If we want to mourn for Jesus, we have to mourn for the suffering humanity that Jesus came to heal. If we are truly sad because of the suffering and pain which He suffered, we will include in our sadness all of the men, women, and children who suffer in our present world. If we cry over the death of The Innocent Holy One of Nazareth, our tears must be able to reach the millions of innocents who have suffered over the long history of the human race.
How appropriate on so many levels, and perfectly timed. Just over eighteen months ago, I stood and wept with Nicaraguan women as they told stories of the loss of their loved ones, their homes, and their livelihoods. I have wept for the loss of, the illnesses in, and the poverty of spirit suffered by my own loved ones. And this week, as I think of and pray for those threatened by violence and revenge because of drug use and addiction, as I think of the family members here in Charlotte killed by the husband and father of the family (whose bodies were left to decompose for nearly two weeks in their house) while the ten-year-old daughter went to school anyway, fearing for her life, as I stand in support of a dear friend in prison, and rejoice with the couple whose runaway daughter recently returned home - I am moved to tears again and again.
Usually, I apologize for my crying, my deeply felt emotions.
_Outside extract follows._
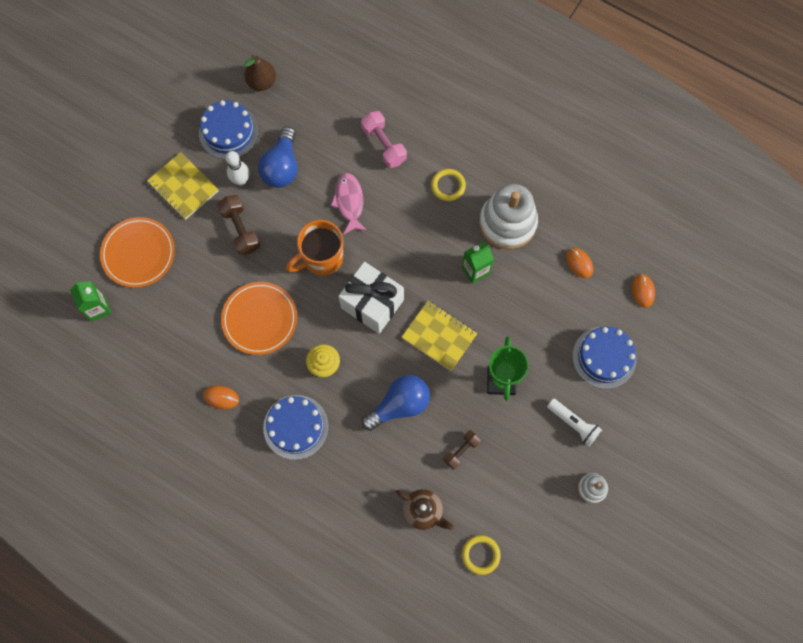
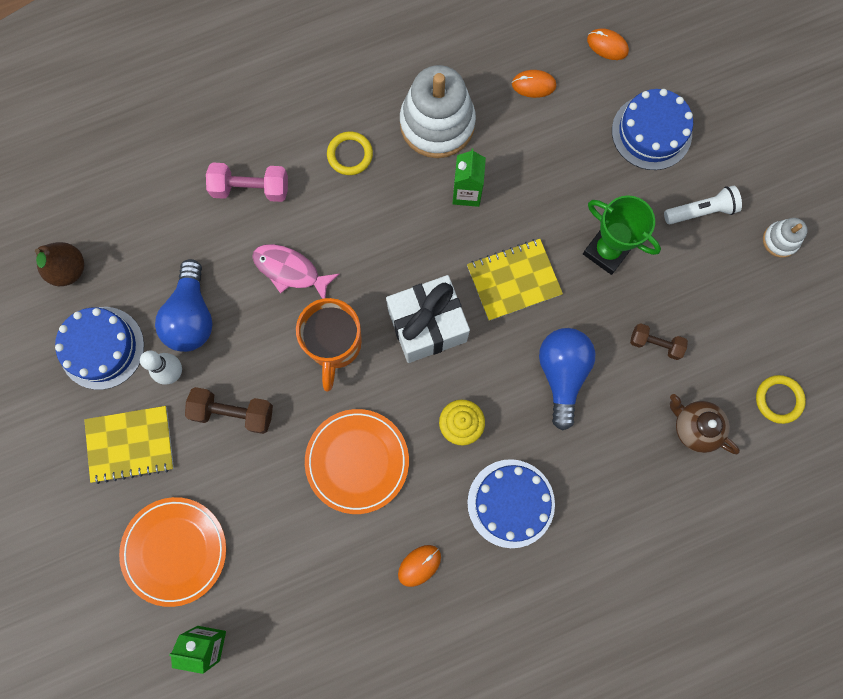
camera: 55 degrees left, 5 degrees up
(282, 167) = (192, 316): blue light bulb -> blue light bulb turned 45 degrees clockwise
(423, 511) = (694, 427): brown teapot -> brown teapot turned 120 degrees counterclockwise
(461, 451) = (655, 344): brown dumbbell -> brown dumbbell turned 60 degrees counterclockwise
I hate to cause discomfort for the people who see me weep, who have to endure my wet, dripping messiness. I go into another room to blow my nose and wipe my eyes. I smile sheepishly and humbly when people tease me about how easily I cry and tell me to not be such a cry baby. And I plead for forgiveness for their uneasiness with my blubbering.
But the truth, as Nouwen writes, is that I need to stop apologizing for my tears. I need to allow the tears to flow, not only for myself and those that I know, but for all peoples everywhere who are in pain. We need to mourn more, not less. We need to feel the sorrow that is not our own if we expect anyone to feel or share the sorrow that is ours. We need to sit in hospital waiting rooms with the families of the sick and dying. We need to sit in the ruins of fallen homes and schools. We need to hear bombs flying over our heads and our homes and walk past destroyed homes and stores and universities and museums and churches. We need to hear the wailing of bereaved mothers and grieving grandparents. We need to see the caskets of soldiers coming off of planes and out of hearses.
I believe that it is our refusal, our unwillingness to feel the pain of others, to put ourselves in their places, that allows us to condone the hoisting of guns and the dropping of bombs, to blame others for their own misery even if it is not entirely their fault, to refuse to offer assistance to the poor, the homeless, the needy, and to accuse those that do help of condoning laziness or dependence. Our determination not to be bothered with the needs and sorrows of others leads us to anesthetize ourselves with alcohol, drugs, food, television, shopping, anger, and fear-mongering. We yell and scream and taunt and threaten and hit and shoot and kill. Then we refuse to look at what we have wrought. We refuse to acknowledge the damage we have inflicted and continue to inflict on one another in the name of God and the greater good and democracy and freedom of choice and our constitutional rights and and whatever else we cloak ourselves in so that we can sleep at night, comfortably swathed our arrogance and greed and phony self-righteousness.
And, above all, we adamantly refuse to weep.
Yes, it has been an emotional week. I am anxiously awaiting the birth of newly hatched hope and joy that Resurrection morning brings every year, and along with it a determination to dig in my heels and refuse to bow to despair and fear.
I hope and pray and expect and promise that I will never stop weeping.